┌─ Texto de origem

Onde começa a cidadania

    

Artigo publicado na revista Brasil-Rotário, edição nº983 de maio/04

Onde começa a cidadania


 


Por Dirceu Ferreira*


 


As escolas de ensino fundamental, médio e superior devem estar voltadas à preparação de alunos pensando no futuro. Para que isso aconteça, a qualidade e o modelo de ensino vigentes em nosso país devem ser repensados.


 


Para sustentar essa afirmação cito alguns argumentos:




  •  a participação do Brasil na requisição de patentes está entre as menores do mundo;

  • pesquisas realizadas junto às empresas demonstram que grande parte dos profissionais no país chegam ao emprego com deficiências básicas;

  • a existência de vagas para quem tem qualificação está em oposição à alta taxa de desemprego;

  • os resultados do Provão no ensino médio estão demonstrando a mediocridade de nossos avanços. Ou seriam recuos? − sem ignorar que o Provão foi um ponta pé inicial positivo;

  • Estamos criando frustração nos nossos jovens, que tentam conquistar um espaço na sociedade;

  • a restrição econômica dificulta cada vez maior o acesso ao ensino de “boa qualidade”;

  • E, por último, o mais importante: as riquezas do futuro serão geradas com o conhecimento e não mais com a produção.

Diante destes fatos ficamos numa posição extremamente vulnerável em relação ao futuro. Se estamos na era do conhecimento, onde a perspectiva de geração de riquezas está intimamente ligada ao capital intelectual de uma nação ou empresa, e olharmos para o modelo educacional que temos, veremos que continuamos nos esforçando para, no máximo, chegar pelo menos atrás dos líderes, mas nunca na liderança.


 


Essa posição de “ficar correndo atrás” das nações desenvolvidas,  pode ser revertida se começarmos a nos mover agora e colhermos os frutos na próxima geração. Essa demora é exatamente o motivo do descaso político e econômico em relação a esse teme no Brasil. As ações na educação não geram retornos eleitorais e financeiros a curto prazo. Muitos políticos gostam de construir escolas porque isso dá visibilidade política.


 


No campo privado, vemos que as projeções dos futurólogos falam sobre a importância  que a educação continuada tem para os profissionais de nível gerencial e superior. Bastas olharmos a febre mundial de MBAs e o corrente descaso com os níveis médio e fundamental..


 


Isto é ruim? Não, mas é apenas o mínimo a ser feito. Esses esforços ainda são incapazes de  nos transformar em uma nação líder. Em países como o Brasil, ações desse tipo são apenas uma pequena parcela das oportunidades possíveis. Nossa educação fundamental e média não está preparando os jovens para o futuro que os espera. Estamos condenando-os a permanecer como escravos do eterno paradigma das indústrias instaladas para a geração de empregos baratos – e esse período já acabou, é só olhar para a região do Grande ABC) em São Paulo. Nossa educação ainda está voltada para a era industrial, num momento em que o mundo já passou pela era da informação e está na transição para a era do conhecimento.

└─

Enunciado 1:
Responda com base no artigo sobre cidadania e educação:
(a) Em que revista e em que edição o artigo foi publicado?
(b) Segundo o artigo, por que muitos políticos gostam de construir escolas?
(c) Qual região de São Paulo o artigo menciona?
O artigo e a listagem não têm relação entre si.

┌─ Registros

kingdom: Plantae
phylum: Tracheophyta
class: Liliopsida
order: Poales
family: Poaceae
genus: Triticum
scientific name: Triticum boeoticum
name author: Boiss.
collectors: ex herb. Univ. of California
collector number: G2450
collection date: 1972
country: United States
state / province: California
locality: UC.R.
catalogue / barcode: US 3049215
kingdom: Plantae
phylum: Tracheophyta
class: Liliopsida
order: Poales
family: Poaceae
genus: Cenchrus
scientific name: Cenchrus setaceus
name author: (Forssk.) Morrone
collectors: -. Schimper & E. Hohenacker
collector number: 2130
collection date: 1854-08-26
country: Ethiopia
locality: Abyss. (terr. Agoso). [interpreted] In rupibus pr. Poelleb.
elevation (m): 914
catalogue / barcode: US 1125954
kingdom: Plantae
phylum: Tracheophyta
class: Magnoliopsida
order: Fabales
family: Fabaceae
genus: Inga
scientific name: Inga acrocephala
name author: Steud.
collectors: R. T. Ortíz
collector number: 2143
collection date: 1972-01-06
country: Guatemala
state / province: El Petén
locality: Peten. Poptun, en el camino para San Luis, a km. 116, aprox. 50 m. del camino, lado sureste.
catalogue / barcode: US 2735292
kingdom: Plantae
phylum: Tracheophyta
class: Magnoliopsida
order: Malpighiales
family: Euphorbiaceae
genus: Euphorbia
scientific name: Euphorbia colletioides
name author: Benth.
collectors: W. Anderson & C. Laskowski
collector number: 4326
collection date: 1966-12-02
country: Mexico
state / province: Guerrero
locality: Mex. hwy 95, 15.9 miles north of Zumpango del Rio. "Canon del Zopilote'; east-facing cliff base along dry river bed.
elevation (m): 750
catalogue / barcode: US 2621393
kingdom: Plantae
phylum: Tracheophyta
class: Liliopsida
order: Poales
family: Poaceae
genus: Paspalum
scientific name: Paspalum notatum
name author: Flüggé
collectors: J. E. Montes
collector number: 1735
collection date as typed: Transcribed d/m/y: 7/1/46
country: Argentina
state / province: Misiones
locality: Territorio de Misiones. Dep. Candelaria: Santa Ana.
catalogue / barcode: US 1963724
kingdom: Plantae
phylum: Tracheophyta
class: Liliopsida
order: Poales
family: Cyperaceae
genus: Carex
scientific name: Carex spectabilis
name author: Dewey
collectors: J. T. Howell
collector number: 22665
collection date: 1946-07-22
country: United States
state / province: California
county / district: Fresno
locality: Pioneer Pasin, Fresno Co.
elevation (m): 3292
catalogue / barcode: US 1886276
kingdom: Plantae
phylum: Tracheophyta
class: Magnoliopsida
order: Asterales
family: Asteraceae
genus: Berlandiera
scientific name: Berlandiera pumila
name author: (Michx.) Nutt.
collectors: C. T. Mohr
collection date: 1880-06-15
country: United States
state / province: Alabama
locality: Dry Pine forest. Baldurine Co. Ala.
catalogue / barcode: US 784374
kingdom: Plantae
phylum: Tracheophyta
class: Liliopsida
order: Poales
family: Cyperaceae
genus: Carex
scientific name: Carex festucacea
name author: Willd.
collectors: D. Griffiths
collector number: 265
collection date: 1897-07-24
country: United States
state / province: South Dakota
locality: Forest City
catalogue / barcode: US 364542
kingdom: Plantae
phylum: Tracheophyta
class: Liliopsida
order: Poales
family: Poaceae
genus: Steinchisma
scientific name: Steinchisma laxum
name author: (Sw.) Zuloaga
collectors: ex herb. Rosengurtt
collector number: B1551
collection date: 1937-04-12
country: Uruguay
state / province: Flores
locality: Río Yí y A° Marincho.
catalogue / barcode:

└─

Enunciado 2: Converta em uma lista JSON de strings, uma para cada linha e sem linhas em branco, o trecho da listagem que começa na linha que contém "locality: UC.R." e termina na linha que contém "genus: Inga", com as duas incluídas.

Resposta 1:
(a) Na revista Brasil-Rotário, edição nº983 de maio/04.
(b) Porque isso dá visibilidade política.
(c) A região do Grande ABC.

Resposta 2:
[
  "locality: UC.R.",
  "catalogue / barcode: US 3049215",
  "kingdom: Plantae",
  "phylum: Tracheophyta",
  "class: Liliopsida",
  "order: Poales",
  "family: Poaceae",
  "genus: Cenchrus",
  "scientific name: Cenchrus setaceus",
  "name author: (Forssk.) Morrone",
  "collectors: -. Schimper & E. Hohenacker",
  "collector number: 2130",
  "collection date: 1854-08-26",
  "country: Ethiopia",
  "locality: Abyss. (terr. Agoso). [interpreted] In rupibus pr. Poelleb.",
  "elevation (m): 914",
  "catalogue / barcode: US 1125954",
  "kingdom: Plantae",
  "phylum: Tracheophyta",
  "class: Magnoliopsida",
  "order: Fabales",
  "family: Fabaceae",
  "genus: Inga"
]